Li regularization removes the neurons of previous layer. The i represents inputs. Returns a function that can be used to apply group li regularization to weights. The implementation follows TensorFlow contrib.

Parameters
• scale (float) – A scalar multiplier Tensor. 0.0 disables the regularizer.

• scope (str) – An optional scope name for this function.

Returns

Return type

A function with signature li(weights, name=None) that apply Li regularization.

:raises ValueError : if scale is outside of the range [0.0, 1.0] or if scale is not a float.:

`tensorlayer.cost.``lo_regularizer`(scale)[source]

Lo regularization removes the neurons of current layer. The o represents outputs Returns a function that can be used to apply group lo regularization to weights. The implementation follows TensorFlow contrib.

Parameters

scale (float) – A scalar multiplier Tensor. 0.0 disables the regularizer.

Returns

Return type

A function with signature lo(weights, name=None) that apply Lo regularization.

:raises ValueError : If scale is outside of the range [0.0, 1.0] or if scale is not a float.:

`tensorlayer.cost.``maxnorm_o_regularizer`(scale)[source]

Max-norm output regularization removes the neurons of current layer. Returns a function that can be used to apply max-norm regularization to each column of weight matrix. The implementation follows TensorFlow contrib.

Parameters

scale (float) – A scalar multiplier Tensor. 0.0 disables the regularizer.

Returns

Return type

A function with signature mn_o(weights, name=None) that apply Lo regularization.

:raises ValueError : If scale is outside of the range [0.0, 1.0] or if scale is not a float.:

`tensorlayer.cost.``maxnorm_i_regularizer`(scale)[source]

Max-norm input regularization removes the neurons of previous layer. Returns a function that can be used to apply max-norm regularization to each row of weight matrix. The implementation follows TensorFlow contrib.

Parameters

scale (float) – A scalar multiplier Tensor. 0.0 disables the regularizer.

Returns

Return type

A function with signature mn_i(weights, name=None) that apply Lo regularization.

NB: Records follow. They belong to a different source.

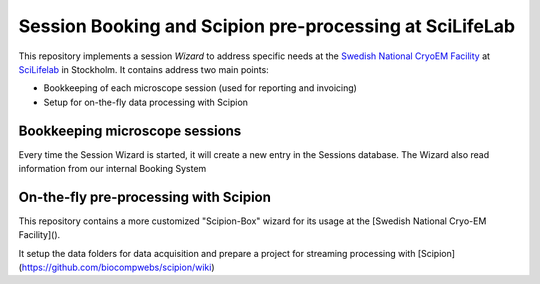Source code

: 
Session Booking and Scipion pre-processing at SciLifeLab
========================================================

This repository implements a session *Wizard* to address specific needs at the
`Swedish National CryoEM Facility <https://www.scilifelab.se/facilities/cryo-em/>`_
at SciLifelab_ in Stockholm. It contains address two main points:

* Bookkeeping of each microscope session (used for reporting and invoicing)
* Setup for on-the-fly data processing with Scipion

Bookkeeping microscope sessions
-------------------------------
Every time the Session Wizard is started, it will create a new entry in the Sessions database.
The Wizard also read information from our internal Booking System

On-the-fly pre-processing with Scipion
--------------------------------------
This repository contains a more customized "Scipion-Box" wizard for its usage
at the [Swedish National Cryo-EM Facility]().

It setup the data folders for data acquisition and prepare a project for
streaming processing with [Scipion](https://github.com/biocompwebs/scipion/wiki)

.. _SciLifeLab: <http://www.scilifelab.se/>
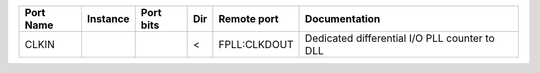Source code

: +-----------+----------+-----------+-----+--------------+-----------------------------------------------+
| Port Name | Instance | Port bits | Dir |  Remote port |                                 Documentation |
+===========+==========+===========+=====+==============+===============================================+
|     CLKIN |          |           |   < | FPLL:CLKDOUT | Dedicated differential I/O PLL counter to DLL |
+-----------+----------+-----------+-----+--------------+-----------------------------------------------+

:raises ValueError : If scale is outside of the range [0.0, 1.0] or if scale is not a float.:

### Huber Loss¶

`tensorlayer.cost.``huber_loss`(output, target, is_mean=True, delta=1.0, dynamichuber=False, reverse=False, axis=-1, epsilon=1e-05, name=None)[source]

Huber Loss operation, see `https://en.wikipedia.org/wiki/Huber_loss` . Reverse Huber Loss operation, see ‘’https://statweb.stanford.edu/~owen/reports/hhu.pdf’‘. Dynamic Reverse Huber Loss operation, see ‘’https://arxiv.org/pdf/1606.00373.pdf’‘.

Parameters
• output (Tensor) – A distribution with shape: [batch_size, ….], (any dimensions).

• target (Tensor) – The target distribution, format the same with output.

• is_mean (boolean) – Whether compute the mean or sum for each example. - If True, use `tf.reduce_mean` to compute the loss between one target and predict data (default). - If False, use `tf.reduce_sum`.

• delta (float) – The point where the huber loss function changes from a quadratic to linear.

• dynamichuber (boolean) – Whether compute the coefficient c for each batch. - If True, c is 20% of the maximal per-batch error. - If False, c is delta.

• reverse (boolean) – Whether compute the reverse huber loss.

• axis (int or list of int) – The dimensions to reduce.

• epsilon – Eplison.

• name (string) – Name of this loss.